| Assignment |
Each line below must be printed exactly as it stands.

-- Opening Marker --

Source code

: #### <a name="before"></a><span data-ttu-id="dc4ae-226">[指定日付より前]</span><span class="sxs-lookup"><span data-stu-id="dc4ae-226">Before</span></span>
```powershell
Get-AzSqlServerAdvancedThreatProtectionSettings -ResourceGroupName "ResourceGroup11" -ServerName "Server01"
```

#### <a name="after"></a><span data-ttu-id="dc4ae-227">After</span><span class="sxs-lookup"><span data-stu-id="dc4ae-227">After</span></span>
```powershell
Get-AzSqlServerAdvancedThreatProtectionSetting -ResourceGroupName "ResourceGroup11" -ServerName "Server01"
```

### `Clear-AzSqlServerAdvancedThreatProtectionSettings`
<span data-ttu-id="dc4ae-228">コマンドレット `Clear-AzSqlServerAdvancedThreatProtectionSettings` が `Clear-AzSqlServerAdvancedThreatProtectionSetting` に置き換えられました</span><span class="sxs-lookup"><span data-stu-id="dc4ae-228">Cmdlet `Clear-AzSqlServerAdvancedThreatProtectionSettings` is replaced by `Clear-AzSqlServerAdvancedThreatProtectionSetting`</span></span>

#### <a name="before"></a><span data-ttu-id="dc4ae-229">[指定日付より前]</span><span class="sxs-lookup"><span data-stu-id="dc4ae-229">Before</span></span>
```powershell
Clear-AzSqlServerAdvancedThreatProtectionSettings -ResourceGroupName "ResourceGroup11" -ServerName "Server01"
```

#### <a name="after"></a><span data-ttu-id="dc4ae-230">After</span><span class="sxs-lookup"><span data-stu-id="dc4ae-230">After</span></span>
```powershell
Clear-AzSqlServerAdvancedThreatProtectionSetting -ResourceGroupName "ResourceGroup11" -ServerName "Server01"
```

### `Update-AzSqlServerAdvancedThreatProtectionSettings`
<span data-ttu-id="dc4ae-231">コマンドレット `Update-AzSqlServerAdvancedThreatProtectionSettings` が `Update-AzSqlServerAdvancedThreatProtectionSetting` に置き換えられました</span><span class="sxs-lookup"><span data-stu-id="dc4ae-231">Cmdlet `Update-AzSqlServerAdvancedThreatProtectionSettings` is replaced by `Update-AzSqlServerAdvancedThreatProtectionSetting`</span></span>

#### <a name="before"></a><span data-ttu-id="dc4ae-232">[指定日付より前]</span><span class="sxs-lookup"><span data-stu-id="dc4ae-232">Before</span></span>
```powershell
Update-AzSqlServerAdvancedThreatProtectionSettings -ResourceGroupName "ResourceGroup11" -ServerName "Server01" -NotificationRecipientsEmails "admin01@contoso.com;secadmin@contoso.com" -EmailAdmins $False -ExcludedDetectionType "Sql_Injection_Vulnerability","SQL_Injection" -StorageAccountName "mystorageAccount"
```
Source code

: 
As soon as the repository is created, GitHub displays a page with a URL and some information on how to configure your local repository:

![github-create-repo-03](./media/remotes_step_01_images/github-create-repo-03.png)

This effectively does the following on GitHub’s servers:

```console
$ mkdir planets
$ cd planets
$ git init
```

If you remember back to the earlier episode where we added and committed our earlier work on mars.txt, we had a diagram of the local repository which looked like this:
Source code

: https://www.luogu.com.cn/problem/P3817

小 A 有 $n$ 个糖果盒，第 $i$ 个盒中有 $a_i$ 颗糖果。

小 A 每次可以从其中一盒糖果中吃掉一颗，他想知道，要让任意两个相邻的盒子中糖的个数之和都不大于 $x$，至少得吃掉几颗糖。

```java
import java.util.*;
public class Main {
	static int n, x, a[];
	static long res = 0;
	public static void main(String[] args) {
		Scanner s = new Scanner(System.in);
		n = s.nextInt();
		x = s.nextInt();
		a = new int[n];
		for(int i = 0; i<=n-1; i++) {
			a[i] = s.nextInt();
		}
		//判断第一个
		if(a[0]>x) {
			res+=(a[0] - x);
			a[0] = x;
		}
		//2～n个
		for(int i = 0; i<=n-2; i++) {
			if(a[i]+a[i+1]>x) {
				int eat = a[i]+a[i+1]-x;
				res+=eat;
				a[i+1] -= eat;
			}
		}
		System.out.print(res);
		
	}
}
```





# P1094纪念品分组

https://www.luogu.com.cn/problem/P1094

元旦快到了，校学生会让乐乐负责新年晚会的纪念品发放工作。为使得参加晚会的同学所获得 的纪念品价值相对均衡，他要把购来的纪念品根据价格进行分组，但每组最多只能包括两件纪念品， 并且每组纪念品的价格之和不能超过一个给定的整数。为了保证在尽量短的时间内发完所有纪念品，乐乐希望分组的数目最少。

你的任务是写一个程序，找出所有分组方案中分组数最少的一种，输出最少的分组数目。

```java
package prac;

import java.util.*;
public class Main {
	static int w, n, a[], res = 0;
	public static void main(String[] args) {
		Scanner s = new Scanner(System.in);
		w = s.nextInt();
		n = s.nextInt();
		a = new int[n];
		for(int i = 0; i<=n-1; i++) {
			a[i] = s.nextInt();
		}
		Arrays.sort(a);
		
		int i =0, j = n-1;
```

-- Closing Marker --

| The completed task |
Source code

: #### <a name="before"></a><span data-ttu-id="dc4ae-226">[指定日付より前]</span><span class="sxs-lookup"><span data-stu-id="dc4ae-226">Before</span></span>
```powershell
Get-AzSqlServerAdvancedThreatProtectionSettings -ResourceGroupName "ResourceGroup11" -ServerName "Server01"
```

#### <a name="after"></a><span data-ttu-id="dc4ae-227">After</span><span class="sxs-lookup"><span data-stu-id="dc4ae-227">After</span></span>
```powershell
Get-AzSqlServerAdvancedThreatProtectionSetting -ResourceGroupName "ResourceGroup11" -ServerName "Server01"
```

### `Clear-AzSqlServerAdvancedThreatProtectionSettings`
<span data-ttu-id="dc4ae-228">コマンドレット `Clear-AzSqlServerAdvancedThreatProtectionSettings` が `Clear-AzSqlServerAdvancedThreatProtectionSetting` に置き換えられました</span><span class="sxs-lookup"><span data-stu-id="dc4ae-228">Cmdlet `Clear-AzSqlServerAdvancedThreatProtectionSettings` is replaced by `Clear-AzSqlServerAdvancedThreatProtectionSetting`</span></span>

#### <a name="before"></a><span data-ttu-id="dc4ae-229">[指定日付より前]</span><span class="sxs-lookup"><span data-stu-id="dc4ae-229">Before</span></span>
```powershell
Clear-AzSqlServerAdvancedThreatProtectionSettings -ResourceGroupName "ResourceGroup11" -ServerName "Server01"
```

#### <a name="after"></a><span data-ttu-id="dc4ae-230">After</span><span class="sxs-lookup"><span data-stu-id="dc4ae-230">After</span></span>
```powershell
Clear-AzSqlServerAdvancedThreatProtectionSetting -ResourceGroupName "ResourceGroup11" -ServerName "Server01"
```

### `Update-AzSqlServerAdvancedThreatProtectionSettings`
<span data-ttu-id="dc4ae-231">コマンドレット `Update-AzSqlServerAdvancedThreatProtectionSettings` が `Update-AzSqlServerAdvancedThreatProtectionSetting` に置き換えられました</span><span class="sxs-lookup"><span data-stu-id="dc4ae-231">Cmdlet `Update-AzSqlServerAdvancedThreatProtectionSettings` is replaced by `Update-AzSqlServerAdvancedThreatProtectionSetting`</span></span>

#### <a name="before"></a><span data-ttu-id="dc4ae-232">[指定日付より前]</span><span class="sxs-lookup"><span data-stu-id="dc4ae-232">Before</span></span>
```powershell
Update-AzSqlServerAdvancedThreatProtectionSettings -ResourceGroupName "ResourceGroup11" -ServerName "Server01" -NotificationRecipientsEmails "admin01@contoso.com;secadmin@contoso.com" -EmailAdmins $False -ExcludedDetectionType "Sql_Injection_Vulnerability","SQL_Injection" -StorageAccountName "mystorageAccount"
```
Source code

: 
As soon as the repository is created, GitHub displays a page with a URL and some information on how to configure your local repository:

![github-create-repo-03](./media/remotes_step_01_images/github-create-repo-03.png)

This effectively does the following on GitHub’s servers:

```console
$ mkdir planets
$ cd planets
$ git init
```

If you remember back to the earlier episode where we added and committed our earlier work on mars.txt, we had a diagram of the local repository which looked like this:
Source code

: https://www.luogu.com.cn/problem/P3817

小 A 有 $n$ 个糖果盒，第 $i$ 个盒中有 $a_i$ 颗糖果。

小 A 每次可以从其中一盒糖果中吃掉一颗，他想知道，要让任意两个相邻的盒子中糖的个数之和都不大于 $x$，至少得吃掉几颗糖。

```java
import java.util.*;
public class Main {
	static int n, x, a[];
	static long res = 0;
	public static void main(String[] args) {
		Scanner s = new Scanner(System.in);
		n = s.nextInt();
		x = s.nextInt();
		a = new int[n];
		for(int i = 0; i<=n-1; i++) {
			a[i] = s.nextInt();
		}
		//判断第一个
		if(a[0]>x) {
			res+=(a[0] - x);
			a[0] = x;
		}
		//2～n个
		for(int i = 0; i<=n-2; i++) {
			if(a[i]+a[i+1]>x) {
				int eat = a[i]+a[i+1]-x;
				res+=eat;
				a[i+1] -= eat;
			}
		}
		System.out.print(res);
		
	}
}
```





# P1094纪念品分组

https://www.luogu.com.cn/problem/P1094

元旦快到了，校学生会让乐乐负责新年晚会的纪念品发放工作。为使得参加晚会的同学所获得 的纪念品价值相对均衡，他要把购来的纪念品根据价格进行分组，但每组最多只能包括两件纪念品， 并且每组纪念品的价格之和不能超过一个给定的整数。为了保证在尽量短的时间内发完所有纪念品，乐乐希望分组的数目最少。

你的任务是写一个程序，找出所有分组方案中分组数最少的一种，输出最少的分组数目。

```java
package prac;

import java.util.*;
public class Main {
	static int w, n, a[], res = 0;
	public static void main(String[] args) {
		Scanner s = new Scanner(System.in);
		w = s.nextInt();
		n = s.nextInt();
		a = new int[n];
		for(int i = 0; i<=n-1; i++) {
			a[i] = s.nextInt();
		}
		Arrays.sort(a);
		
		int i =0, j = n-1;
```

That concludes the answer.